▶ _Text for analysis_
First of all, thank you for having us. It's great to see you and thank you for joining us, both on the webcast and in this gray and dreary Southern California day. I mean, we don't have many of those. Thank you for joining us in the room. I think, as you probably know, we'll make a few forward-looking statements.
Sure.
Please do peruse our Q for risk factors and things like that. I, you know, just as a way of background, you know, we believe that one of the most important transformations that will happen in medicine over the coming decades is the ability to modulate genes and use cells as medicines. Our goal is to build, you know, one of the leading companies of that era. As Salveen mentioned, we started the company really around two platforms, really going after what we think are some of the most important challenges in making the vision a reality of cell and gene therapy. The first is the hypoimmune platform, as we call it. The goal of that is to hide cells from, allogeneic cells from immune detection.
There's been some progress in cell therapy. I think everybody recognizes autologous CAR T-cells are a great example of something that's having a meaningful impact, and we should likely see something with HSCs and others going forward. You know, the challenges have been that, one, there aren't that many cells where you can actually make autologous cells out of. They have to exist in suspension. When you can, it's a complicated and expensive process that has limited access, right? Our goal is to make cells from a single source, or from a aggregation of sources, make genetic modifications to hide them from immune detection, be able to transplant, for example, my cells into you, so that you won't reject them. That will give us the opportunity really to do two things.

▶ _Record extracts_
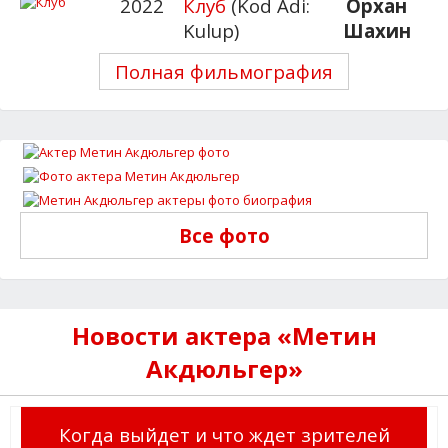
2022
Клуб
(Kod Adi:
Орхан
Kulup)
Шахин
Полная фильмография
Все фото
Новости актера «Метин
Акдюльгер»
Когда выйдет и что ждет зрителей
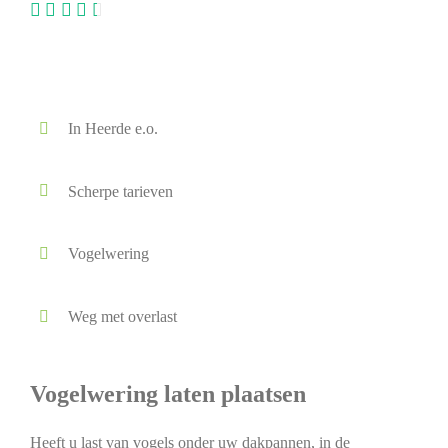
In Heerde e.o.
Scherpe tarieven
Vogelwering
Weg met overlast
Vogelwering laten plaatsen
Heeft u last van vogels onder uw dakpannen, in de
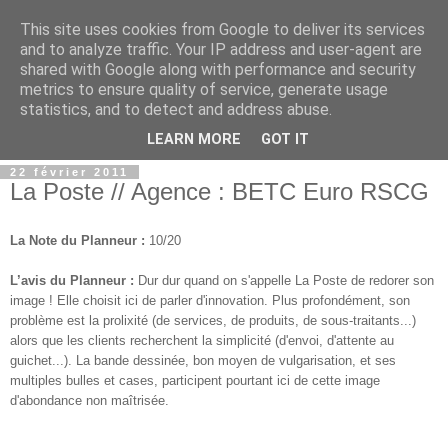
This site uses cookies from Google to deliver its services
and to analyze traffic. Your IP address and user-agent are
shared with Google along with performance and security
metrics to ensure quality of service, generate usage
statistics, and to detect and address abuse.
▼
LEARN MORE
GOT IT
22 février 2011
La Poste // Agence : BETC Euro RSCG
La Note du Planneur :
10/20
L’avis du Planneur :
Dur dur quand on s'appelle La Poste de redorer son
image ! Elle choisit ici de parler d'innovation. Plus profondément, son
problème est la prolixité (de services, de produits, de sous-traitants...)
alors que les clients recherchent la simplicité (d'envoi, d'attente au
guichet...). La bande dessinée, bon moyen de vulgarisation, et ses
multiples bulles et cases, participent pourtant ici de cette image
d'abondance non maîtrisée.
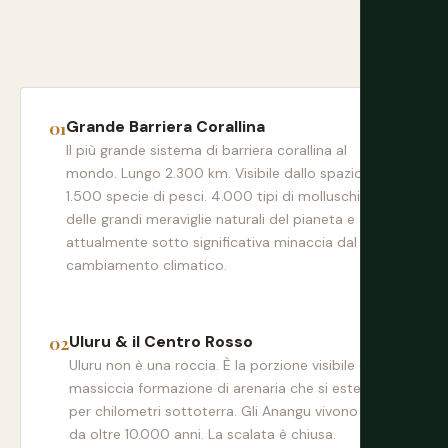
Grande Barriera Corallina
Il più grande sistema di barriera corallina al
mondo. Lungo 2.300 km. Visibile dallo spazio.
1.500 specie di pesci. 4.000 tipi di molluschi. Una
delle grandi meraviglie naturali del pianeta e
attualmente sotto significativa minaccia dal
cambiamento climatico.
Uluru & il Centro Rosso
Uluru non è una roccia. È la porzione visibile di una
massiccia formazione di arenaria che si estende
per chilometri sottoterra. Gli Anangu vivono qui
da oltre 10.000 anni. La scalata è chiusa.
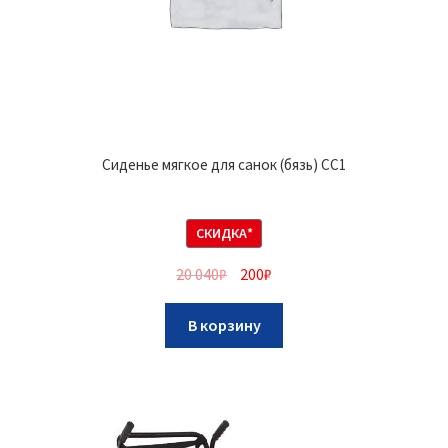
Сиденье мягкое для санок (бязь) СС1
СКИДКА*
20 040
₽
200
₽
В корзину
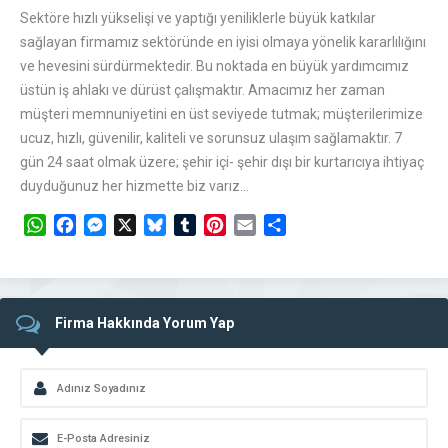
Sektöre hızlı yükselişi ve yaptığı yeniliklerle büyük katkılar
sağlayan firmamız sektöründe en iyisi olmaya yönelik kararlılığını
ve hevesini sürdürmektedir. Bu noktada en büyük yardımcımız
üstün iş ahlakı ve dürüst çalışmaktır. Amacımız her zaman
müşteri memnuniyetini en üst seviyede tutmak; müşterilerimize
ucuz, hızlı, güvenilir, kaliteli ve sorunsuz ulaşım sağlamaktır. 7
gün 24 saat olmak üzere; şehir içi- şehir dışı bir kurtarıcıya ihtiyaç
duyduğunuz her hizmette biz varız…
WhatsApp
Facebook
Messenger
X
Bluesky
Tumblr
Pinterest
Email
Share
Firma Hakkında Yorum Yap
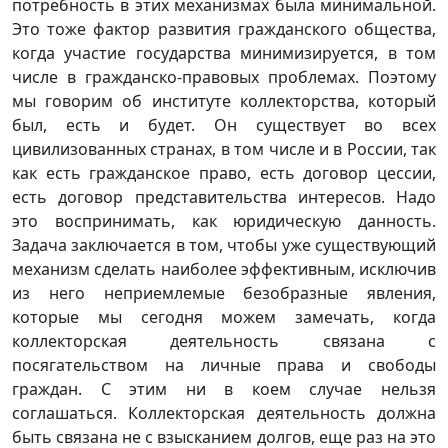
потребность в этих механизмах была минимальной.
Это тоже фактор развития гражданского общества,
когда участие государства минимизируется, в том
числе в гражданско-правовых проблемах. Поэтому
мы говорим об институте коллекторства, который
был, есть и будет. Он существует во всех
цивилизованных странах, в том числе и в России, так
как есть гражданское право, есть договор цессии,
есть договор представительства интересов. Надо
это воспринимать, как юридическую данность.
Задача заключается в том, чтобы уже существующий
механизм сделать наиболее эффективным, исключив
из него неприемлемые безобразные явления,
которые мы сегодня можем замечать, когда
коллекторская деятельность связана с
посягательством на личные права и свободы
граждан. С этим ни в коем случае нельзя
соглашаться. Коллекторская деятельность должна
быть связана не с взысканием долгов, еще раз на это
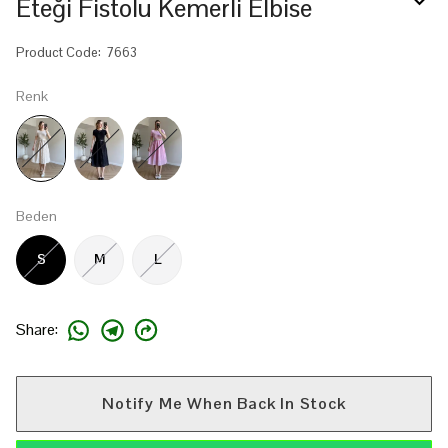
Eteği Fistolu Kemerli Elbise
Product Code
:
7663
Renk
Beden
S
M
L
Share
:
Notify Me When Back In Stock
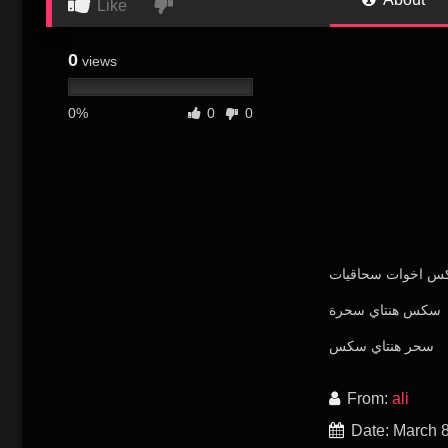
Like
0
views
0%
0
0
 اخوات سحاقيات
سكس هنتاي سحرة
سحر هنتاي سكس
From:
ali
Date: March 8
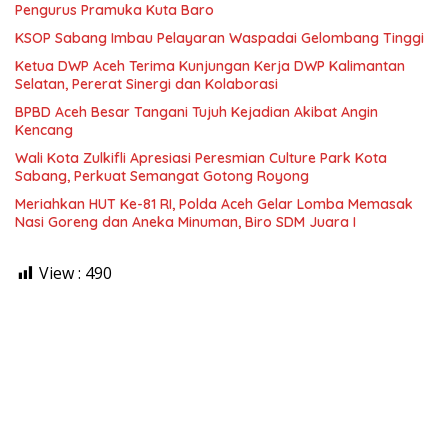
Pengurus Pramuka Kuta Baro
KSOP Sabang Imbau Pelayaran Waspadai Gelombang Tinggi
Ketua DWP Aceh Terima Kunjungan Kerja DWP Kalimantan
Selatan, Pererat Sinergi dan Kolaborasi
BPBD Aceh Besar Tangani Tujuh Kejadian Akibat Angin
Kencang
Wali Kota Zulkifli Apresiasi Peresmian Culture Park Kota
Sabang, Perkuat Semangat Gotong Royong
Meriahkan HUT Ke-81 RI, Polda Aceh Gelar Lomba Memasak
Nasi Goreng dan Aneka Minuman, Biro SDM Juara I
View :
490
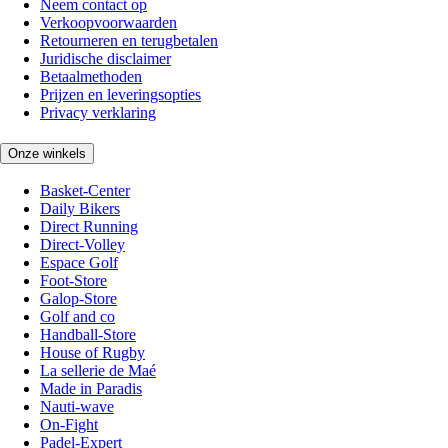
Neem contact op
Verkoopvoorwaarden
Retourneren en terugbetalen
Juridische disclaimer
Betaalmethoden
Prijzen en leveringsopties
Privacy verklaring
Onze winkels
Basket-Center
Daily Bikers
Direct Running
Direct-Volley
Espace Golf
Foot-Store
Galop-Store
Golf and co
Handball-Store
House of Rugby
La sellerie de Maé
Made in Paradis
Nauti-wave
On-Fight
Padel-Expert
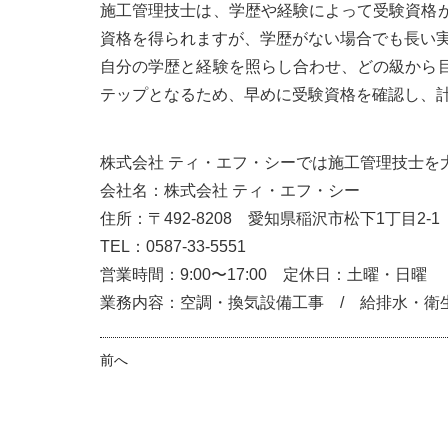
施工管理技士は、学歴や経験によって受験資格
資格を得られますが、学歴がない場合でも長い
自分の学歴と経験を照らし合わせ、どの級から
テップとなるため、早めに受験資格を確認し、
株式会社 ティ・エフ・シーでは施工管理技士を
会社名：株式会社 ティ・エフ・シー
住所：〒492-8208 愛知県稲沢市松下1丁目2-
TEL：0587-33-5551
営業時間：9:00〜17:00 定休日：土曜・日曜
業務内容：空調・換気設備工事 / 給排水・衛
前へ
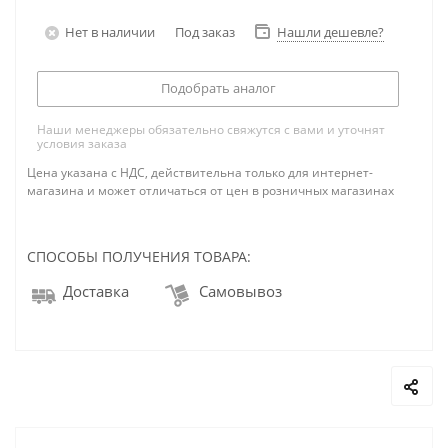
Нет в наличии
Под заказ
Нашли дешевле?
Подобрать аналог
Наши менеджеры обязательно свяжутся с вами и уточнят
условия заказа
Цена указана с НДС, действительна только для интернет-
магазина и может отличаться от цен в розничных магазинах
СПОСОБЫ ПОЛУЧЕНИЯ ТОВАРА:
Доставка
Самовывоз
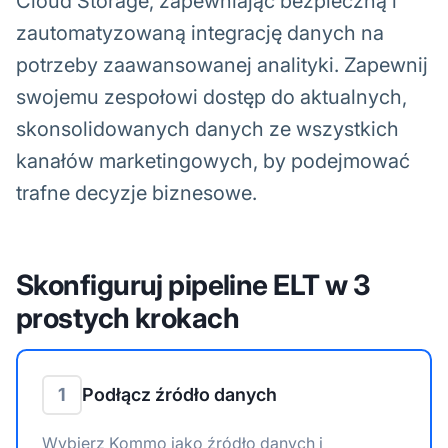
Cloud Storage, zapewniając bezpieczną i
zautomatyzowaną integrację danych na
potrzeby zaawansowanej analityki. Zapewnij
swojemu zespołowi dostęp do aktualnych,
skonsolidowanych danych ze wszystkich
kanałów marketingowych, by podejmować
trafne decyzje biznesowe.
Skonfiguruj pipeline ELT w 3
prostych krokach
1
Podłącz źródło danych
Wybierz Kommo jako źródło danych i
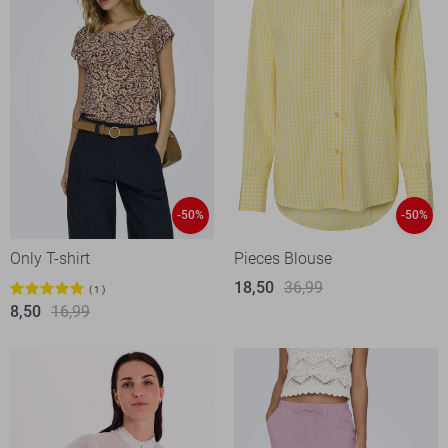
-50%
-50%
Only T-shirt
Pieces Blouse
18,50
36,99
1
8,50
16,99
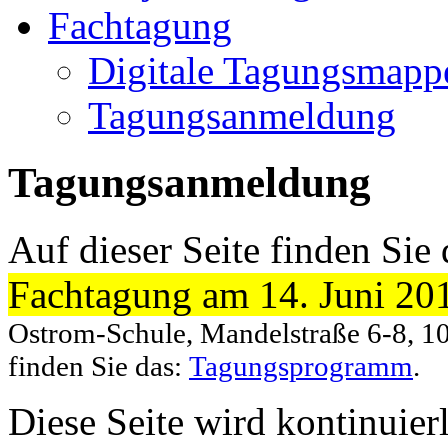
Fachtagung
Digitale Tagungsmapp
Tagungsanmeldung
Tagungsanmeldung
Auf dieser Seite finden Sie
Fachtagung am 14. Juni 20
Ostrom-Schule, Mandelstraße 6-8, 1
finden Sie das:
Tagungsprogramm
.
Diese Seite wird kontinuierl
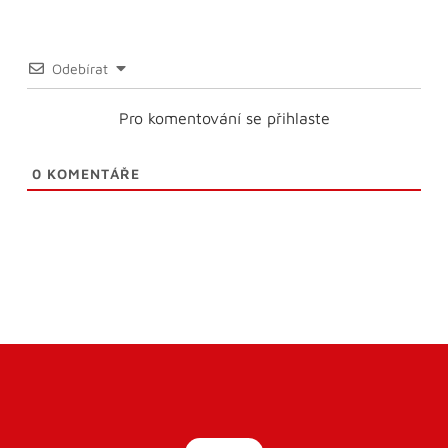
Odebírat
Pro komentování se přihlaste
0
KOMENTÁŘE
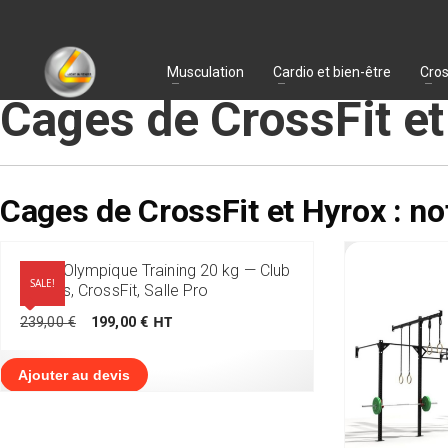
Musculation
Cardio et bien-être
Cros
Cages de CrossFit et
Cages de CrossFit et Hyrox : no
Barre Olympique Training 20 kg — Club
SALE!
Fitness, CrossFit, Salle Pro
Le
Le
HT
239,00
€
199,00
€
prix
prix
initial
actuel
était :
est :
Ajouter au devis
239,00 €.
199,00 €.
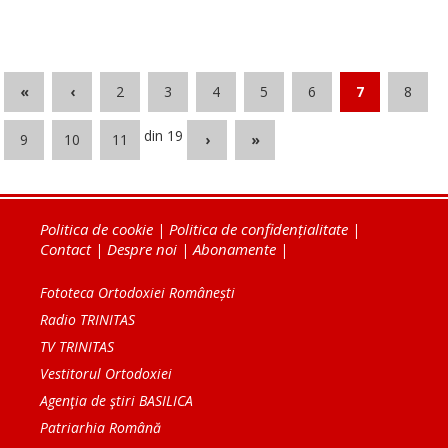
«
‹
2
3
4
5
6
7
8
din 19
9
10
11
›
»
Politica de cookie
|
Politica de confidențialitate
|
Contact
|
Despre noi
|
Abonamente
|
Fototeca Ortodoxiei Românești
Radio TRINITAS
TV TRINITAS
Vestitorul Ortodoxiei
Agenţia de ştiri BASILICA
Patriarhia Română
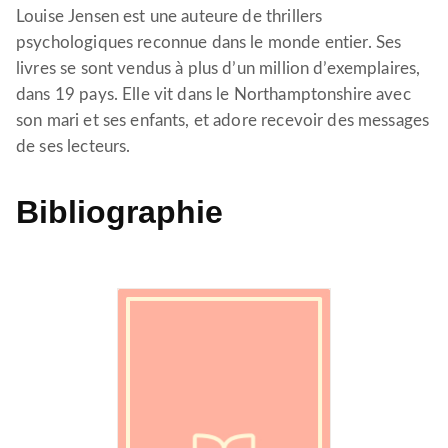
Louise Jensen est une auteure de thrillers
psychologiques reconnue dans le monde entier. Ses
livres se sont vendus à plus d’un million d’exemplaires,
dans 19 pays. Elle vit dans le Northamptonshire avec
son mari et ses enfants, et adore recevoir des messages
de ses lecteurs.
Bibliographie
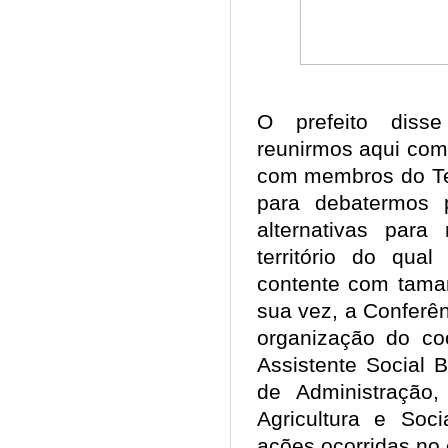
O prefeito diss
reunirmos aqui com
com membros do Ter
para debatermos p
alternativas para
território do qua
contente com taman
sua vez, a Conferê
organização do co
Assistente Social 
de Administração, 
Agricultura e Soci
ações ocorridas no 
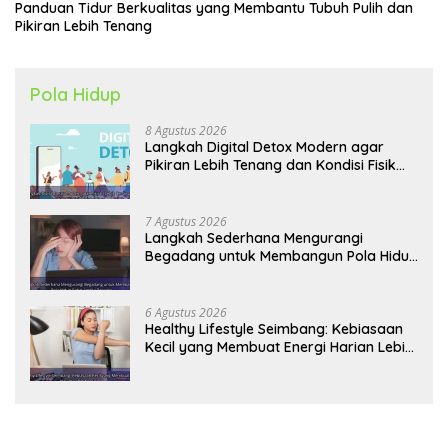
Panduan Tidur Berkualitas yang Membantu Tubuh Pulih dan
Pikiran Lebih Tenang
Pola Hidup
8 Agustus 2026
Langkah Digital Detox Modern agar
Pikiran Lebih Tenang dan Kondisi Fisik
Tetap Prima
7 Agustus 2026
Langkah Sederhana Mengurangi
Begadang untuk Membangun Pola Hidup
Sehat Jangka Panjang
6 Agustus 2026
Healthy Lifestyle Seimbang: Kebiasaan
Kecil yang Membuat Energi Harian Lebih
Konsisten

▶ _Tasks to complete_
#1 Retype the part of the transcript from "There's been some" up to and including "do two things.".
#2 Decide whether each statement agrees with the transcript, answering yes or no and quoting the words that decide it: (a) The speaker says gray, dreary days are common in Southern California. (b) The hypoimmune platform aims to hide allogeneic cells from immune detection. (c) The speaker says autologous cells can be made from most kinds of cells.

▶ _Responses in order_
#1
There's been some progress in cell therapy. I think everybody recognizes autologous CAR T-cells are a great example of something that's having a meaningful impact, and we should likely see something with HSCs and others going forward. You know, the challenges have been that, one, there aren't that many cells where you can actually make autologous cells out of. They have to exist in suspension. When you can, it's a complicated and expensive process that has limited access, right? Our goal is to make cells from a single source, or from a aggregation of sources, make genetic modifications to hide them from immune detection, be able to transplant, for example, my cells into you, so that you won't reject them. That will give us the opportunity really to do two things.

#2
(a) No: "I mean, we don't have many of those."
(b) Yes: "The goal of that is to hide cells from, allogeneic cells from immune detection."
(c) No: "there aren't that many cells where you can actually make autologous cells out of."